SUPPLIED MATERIAL:
::::::
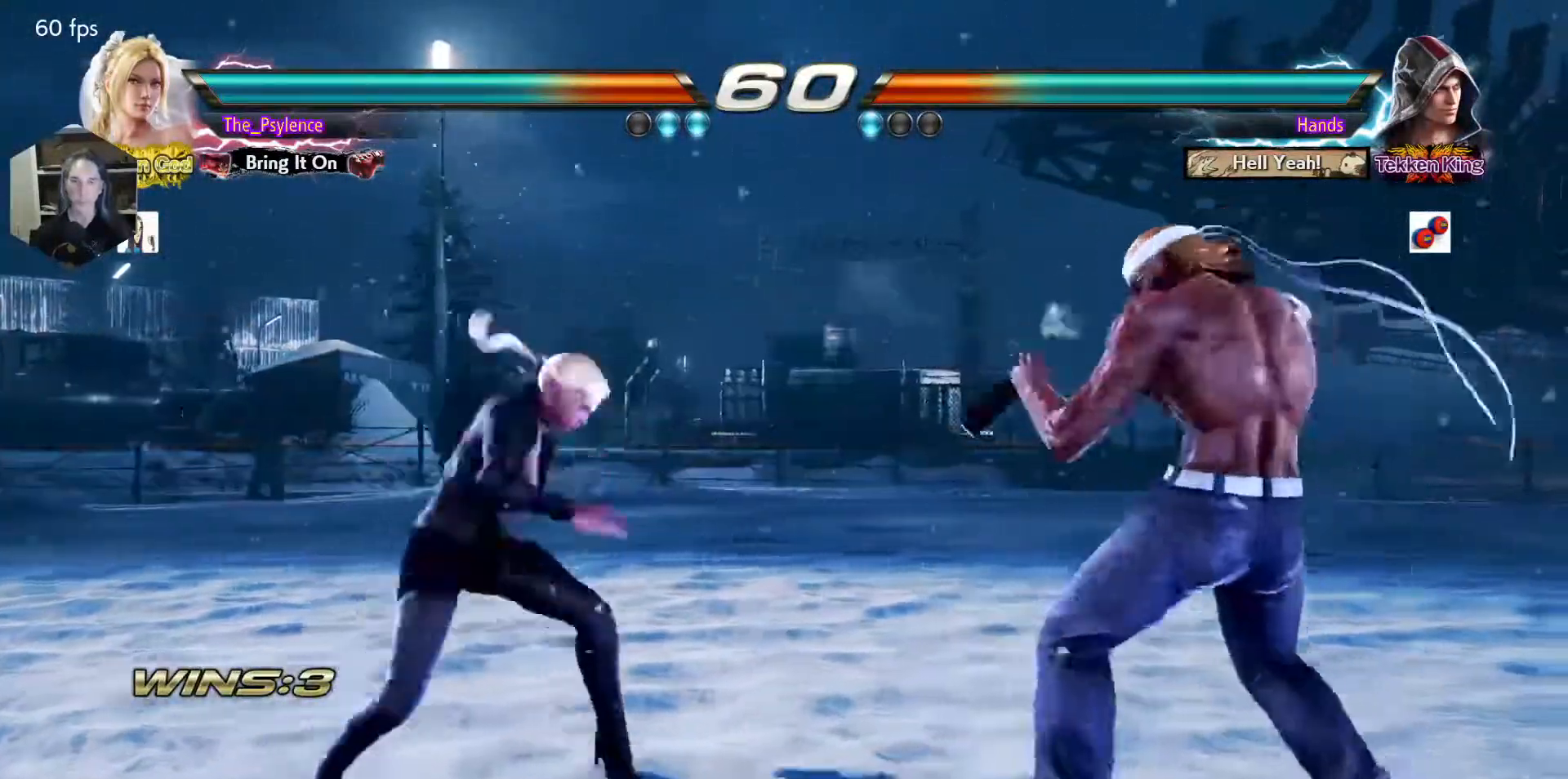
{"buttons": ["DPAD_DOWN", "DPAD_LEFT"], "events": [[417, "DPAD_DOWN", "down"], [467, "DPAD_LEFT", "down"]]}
::::::
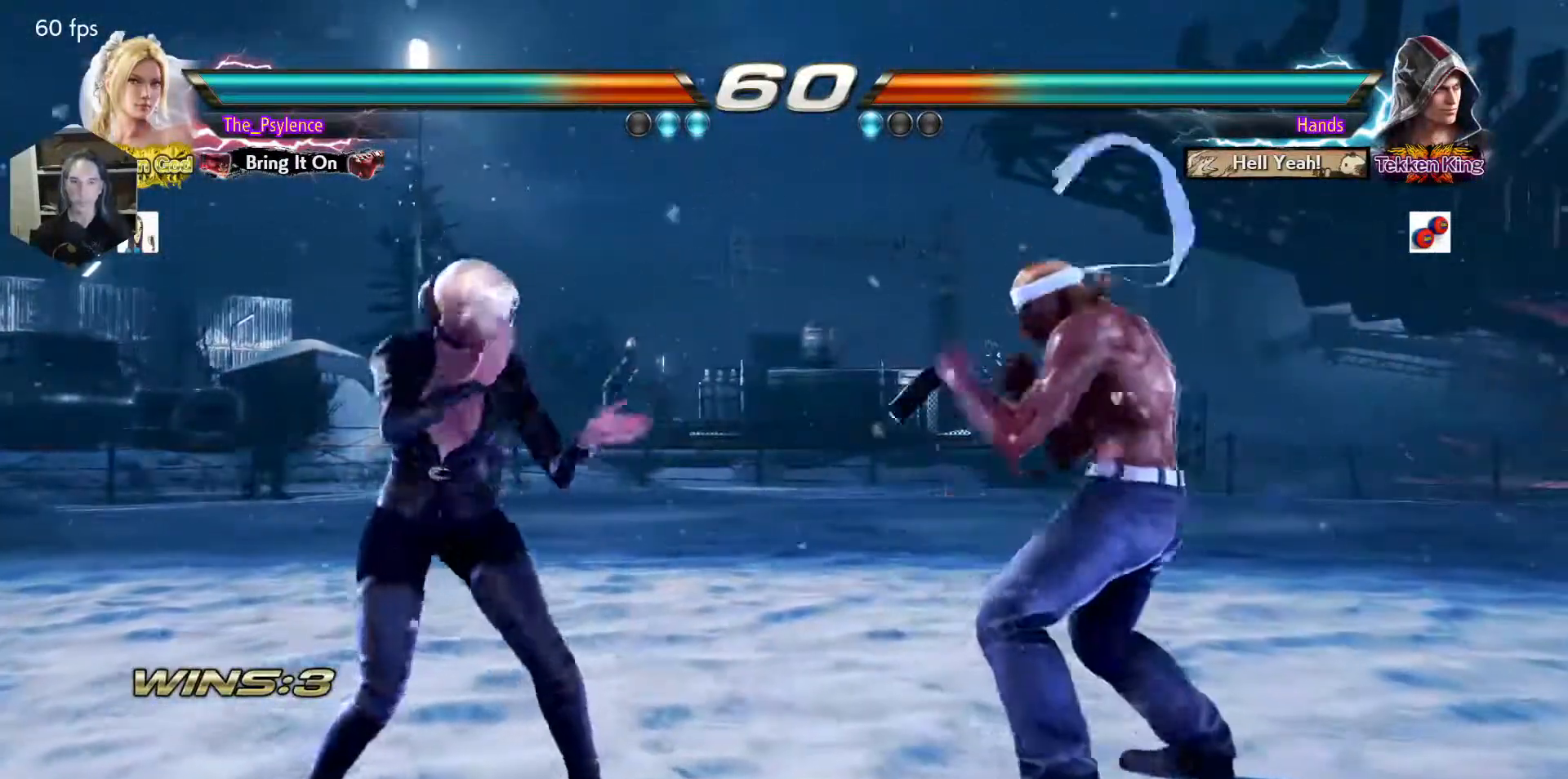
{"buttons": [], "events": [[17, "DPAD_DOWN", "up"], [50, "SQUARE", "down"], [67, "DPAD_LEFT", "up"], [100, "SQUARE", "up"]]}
::::::
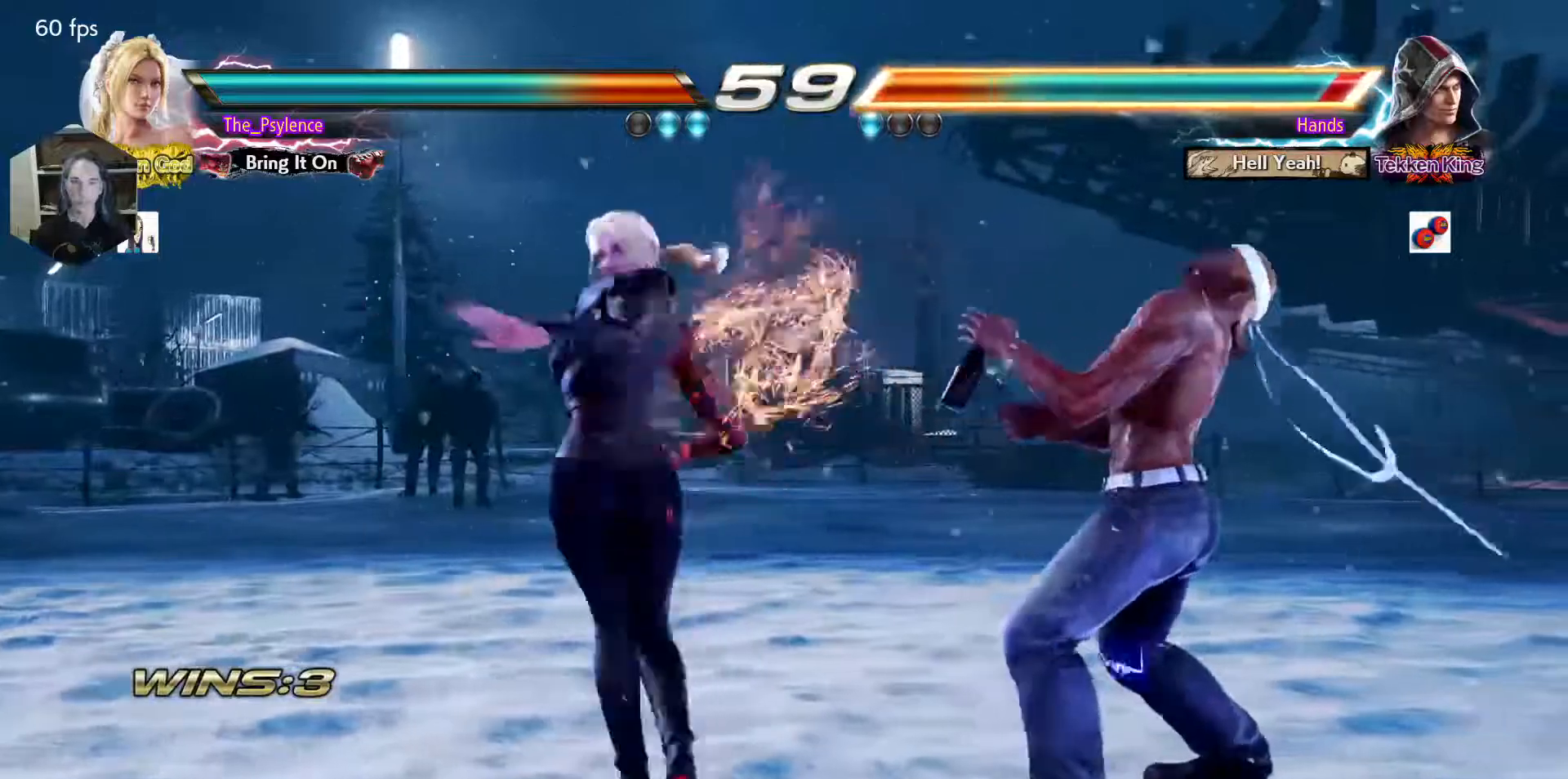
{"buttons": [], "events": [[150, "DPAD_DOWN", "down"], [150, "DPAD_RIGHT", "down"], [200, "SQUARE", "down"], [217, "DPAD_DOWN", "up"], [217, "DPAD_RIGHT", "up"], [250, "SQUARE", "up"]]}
::::::
WORK ORDER: Show the lines above with "SQUARE".

ANSWER TO THIS TASK:
{"buttons": [], "events": [[17, "DPAD_DOWN", "up"], [50, "SQUARE", "down"], [67, "DPAD_LEFT", "up"], [100, "SQUARE", "up"]]}
{"buttons": [], "events": [[150, "DPAD_DOWN", "down"], [150, "DPAD_RIGHT", "down"], [200, "SQUARE", "down"], [217, "DPAD_DOWN", "up"], [217, "DPAD_RIGHT", "up"], [250, "SQUARE", "up"]]}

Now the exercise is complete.